The numbers that have come out of Apo Island's waters are staggering for such a small area. Over 650 documented species of fish live in the reefs surrounding the island. An estimated 400 species of coral -- from tiny bubble corals to massive gorgonian sea fans and brain corals -- have been recorded here, representing the majority of the Philippines' approximately 450 known coral species. More than 60 sea turtles have been documented in the surrounding waters, their protection a point of local pride. In the north part of the island, strong currents deliver exceptionally clear water where schools of jacks patrol, barracudas cruise, and groupers hold station near the dive spot known as Coconut. In 2003, Chicago's Shedd Aquarium opened its Wild Reef exhibit based specifically on Apo Island's reef ecosystem. In 2008, Sport Diver Magazine listed Apo Island among the top 100 diving spots in the world.
What makes Apo Island remarkable is not just its biodiversity but the way it was protected. This was not a government decree imposed from above. It was a community decision, born from three years of dialogue between scientists and fishermen, maintained by local enforcement and funded by visitor fees that go directly back into sanctuary management. Only island residents have the right to fish in the surrounding waters -- outsiders may dive and snorkel, but not harvest. That model of community-based marine management, pioneered on this tiny island, has been replicated at hundreds of sites across the Philippines. Apo Island proved that conservation works best when the people who depend on the resource are the ones who decide to protect it.
The sanctuary's story is not one of unbroken triumph. In 2011, Typhoon Sendong devastated the fish sanctuary on the southeastern part of the island, and that beach has been closed to snorkeling since -- nominally "temporarily," though the closure has persisted. Fishing boats now park where swimmers once floated. The marine habitat around the island is protected under the National Integrated Protected Area Act and managed by the Protected Area Management Board, but storms do not respect legal boundaries. Two resorts operate on the island -- Apo Island Beach Resort and Liberty's Lodge -- each with a dive center, and a ranger station and lighthouse round out the infrastructure. Visitors pay fees to enter and to snorkel or dive, and those fees sustain the conservation effort. For all the damage from Sendong, the reefs endure, the turtles return, and the fishermen of Apo Island continue the work that Dr. Alcala first proposed four decades ago.

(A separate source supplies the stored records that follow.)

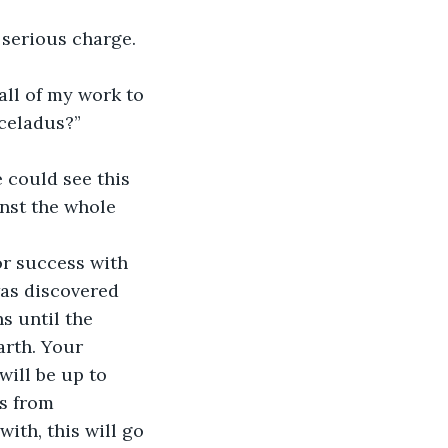
a serious charge. 
ll of my work to 
nceladus?”
 could see this 
nst the whole 
or success with 
as discovered 
s until the 
arth. Your 
will be up to 
s from 
ith, this will go 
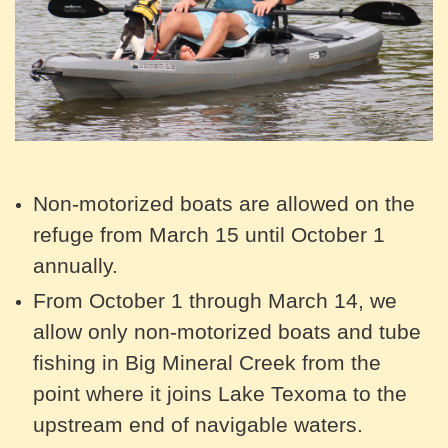
Non-motorized boats are allowed on the
refuge from March 15 until October 1
annually.
From October 1 through March 14, we
allow only non-motorized boats and tube
fishing in Big Mineral Creek from the
point where it joins Lake Texoma to the
upstream end of navigable waters.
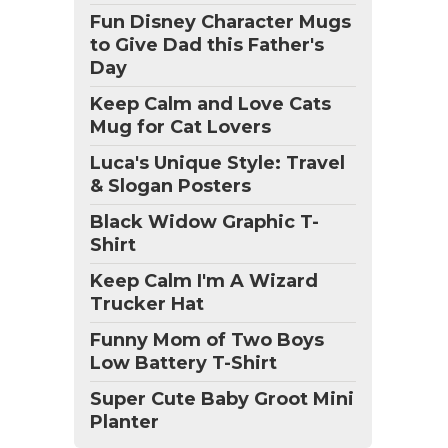
Fun Disney Character Mugs
to Give Dad this Father's
Day
Keep Calm and Love Cats
Mug for Cat Lovers
Luca's Unique Style: Travel
& Slogan Posters
Black Widow Graphic T-
Shirt
Keep Calm I'm A Wizard
Trucker Hat
Funny Mom of Two Boys
Low Battery T-Shirt
Super Cute Baby Groot Mini
Planter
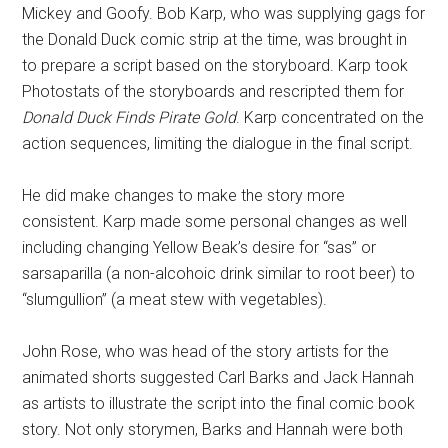
Mickey and Goofy. Bob Karp, who was supplying gags for
the Donald Duck comic strip at the time, was brought in
to prepare a script based on the storyboard. Karp took
Photostats of the storyboards and rescripted them for
Donald Duck Finds Pirate Gold
. Karp concentrated on the
action sequences, limiting the dialogue in the final script.
He did make changes to make the story more
consistent. Karp made some personal changes as well
including changing Yellow Beak’s desire for “sas” or
sarsaparilla (a non-alcohoic drink similar to root beer) to
“slumgullion” (a meat stew with vegetables).
John Rose, who was head of the story artists for the
animated shorts suggested Carl Barks and Jack Hannah
as artists to illustrate the script into the final comic book
story. Not only storymen, Barks and Hannah were both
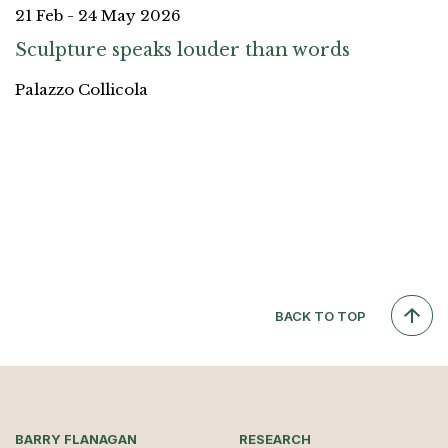
21 Feb - 24 May 2026
Sculpture speaks louder than words
Palazzo Collicola
BACK TO TOP
BARRY FLANAGAN
RESEARCH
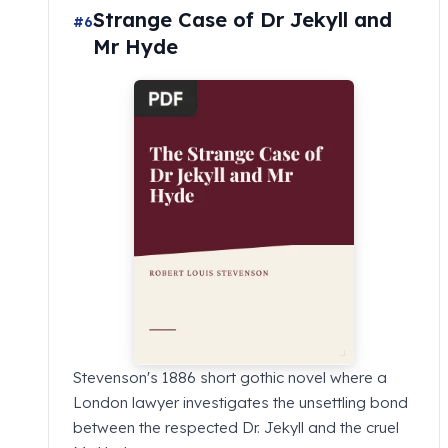
Strange Case of Dr Jekyll and
#6
Mr Hyde
Stevenson's 1886 short gothic novel where a
London lawyer investigates the unsettling bond
between the respected Dr. Jekyll and the cruel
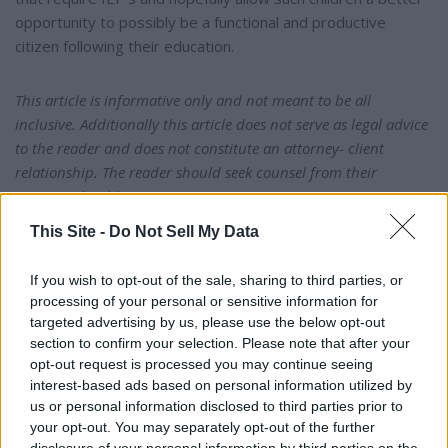
opportunity to possibly be a functional and productive
citizen following their education.
This article is informative only and not meant to be all
inclusive. Additionally this article does not serve as legal advice
to the reader and does not constitute an attorney- client
relationship. The reader should seek counsel from their
attorney should any questions exist.
This Site -
Do Not Sell My Data
"No representation is made that the quality of legal services
performed is greater than the quality of legal services
If you wish to opt-out of the sale, sharing to third parties, or
performed by other lawyers."
processing of your personal or sensitive information for
targeted advertising by us, please use the below opt-out
section to confirm your selection. Please note that after your
Mailing address: Ronald A. Holtsford, Esq. • Ronald A.
opt-out request is processed you may continue seeing
Holtsford, LLC • 7956 Vaughn Road, Box #124 •
interest-based ads based on personal information utilized by
Montgomery, AL 36116 • (334) 220-3700 •
us or personal information disclosed to third parties prior to
raholtsford@aol.com
your opt-out. You may separately opt-out of the further
disclosure of your personal information by third parties on the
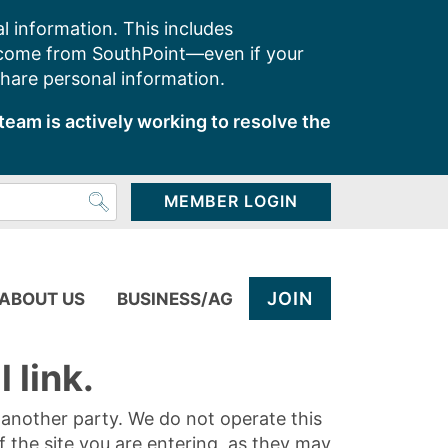
l information. This includes
 come from SouthPoint—even if your
share personal information.
team is actively working to resolve the
MEMBER LOGIN
JOIN
ABOUT US
BUSINESS/AG
 link.
y another party. We do not operate this
of the site you are entering, as they may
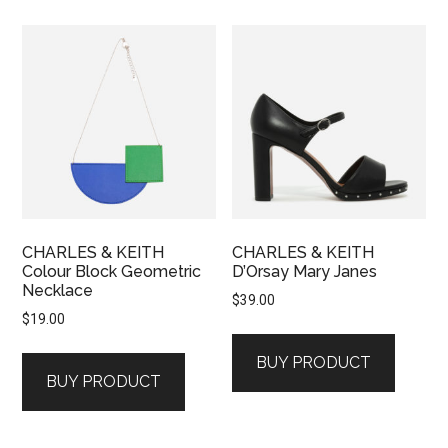
CHARLES & KEITH
CHARLES & KEITH
Colour Block Geometric
D’Orsay Mary Janes
Necklace
$
39.00
$
19.00
BUY PRODUCT
BUY PRODUCT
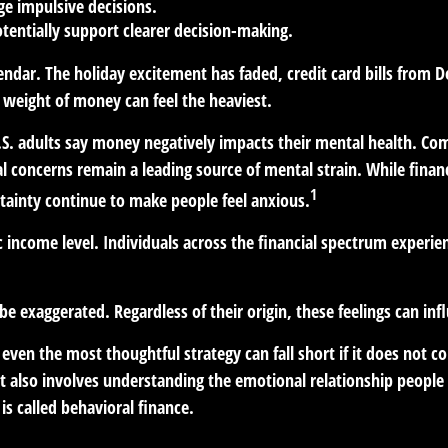
ge impulsive decisions.
tentially support clearer decision-making.
lendar. The holiday excitement has faded, credit card bills from D
 weight of money can feel the heaviest.
U.S. adults say money negatively impacts their mental health. Comp
ial concerns remain a leading source of mental strain. While finan
1
rtainty continue to make people feel anxious.
ic income level. Individuals across the financial spectrum exper
e exaggerated. Regardless of their origin, these feelings can in
t even the most thoughtful strategy can fall short if it does no
It also involves understanding the emotional relationship peopl
 is called behavioral finance.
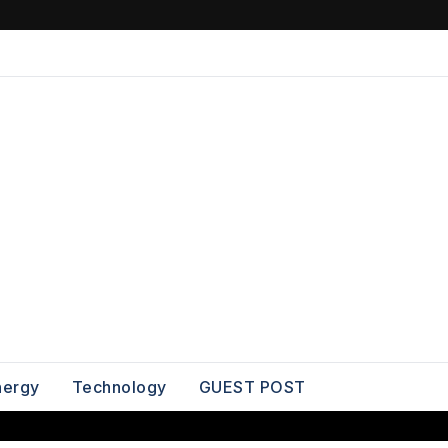
nergy
Technology
GUEST POST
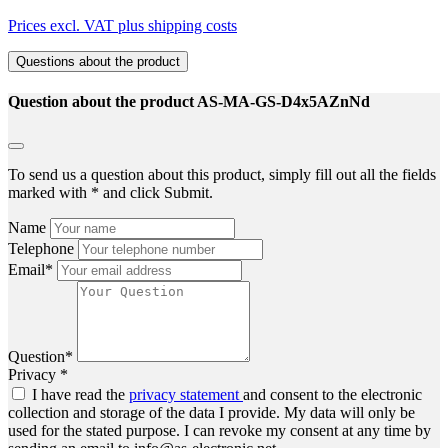
Prices excl. VAT plus shipping costs
Questions about the product
Question about the product AS-MA-GS-D4x5AZnNd
To send us a question about this product, simply fill out all the fields
marked with * and click Submit.
Name
Telephone
Email*
Question*
Privacy *
I have read the
privacy statement
and consent to the electronic
collection and storage of the data I provide. My data will only be
used for the stated purpose. I can revoke my consent at any time by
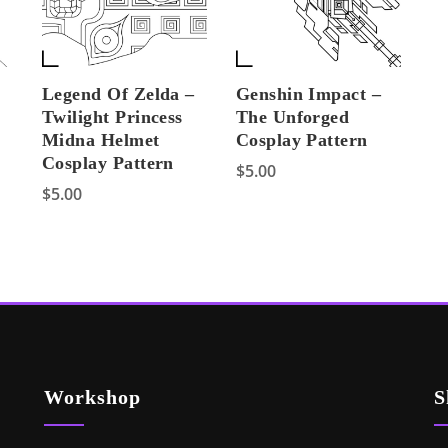
Legend Of Zelda –
Genshin Impact –
Twilight Princess
The Unforged
Midna Helmet
Cosplay Pattern
Cosplay Pattern
$
5.00
$
5.00
Workshop
S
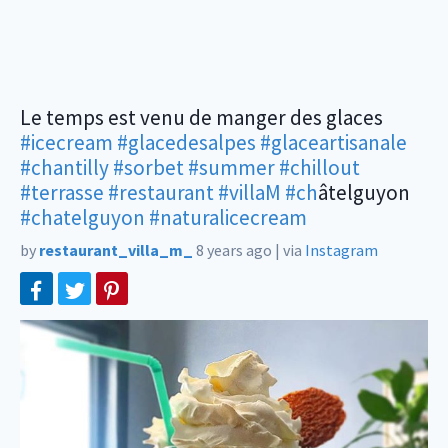
Le temps est venu de manger des glaces
#icecream
#glacedesalpes
#glaceartisanale
#chantilly
#sorbet
#summer
#chillout
#terrasse
#restaurant
#villaM
#ch
âtelguyon
#chatelguyon
#naturalicecream
by
restaurant_villa_m_
8 years ago
|
via
Instagram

Apo Island sits at approximately 9.08N, 123.27E, a small volcanic island visible as a distinct green dot surrounded by turquoise reefs, roughly 7 km off the southeastern tip of Negros Island. The nearest major airport is Dumaguete-Sibulan Airport (RPVD), approximately 30 km to the north. From 3,000-5,000 ft, the island's compact shape and surrounding reef are clearly visible. The town of Zamboanguita on the Negros coast is the usual departure point for boats to the island. At higher altitudes, Apo Island appears between the larger masses of Negros and Siquijor.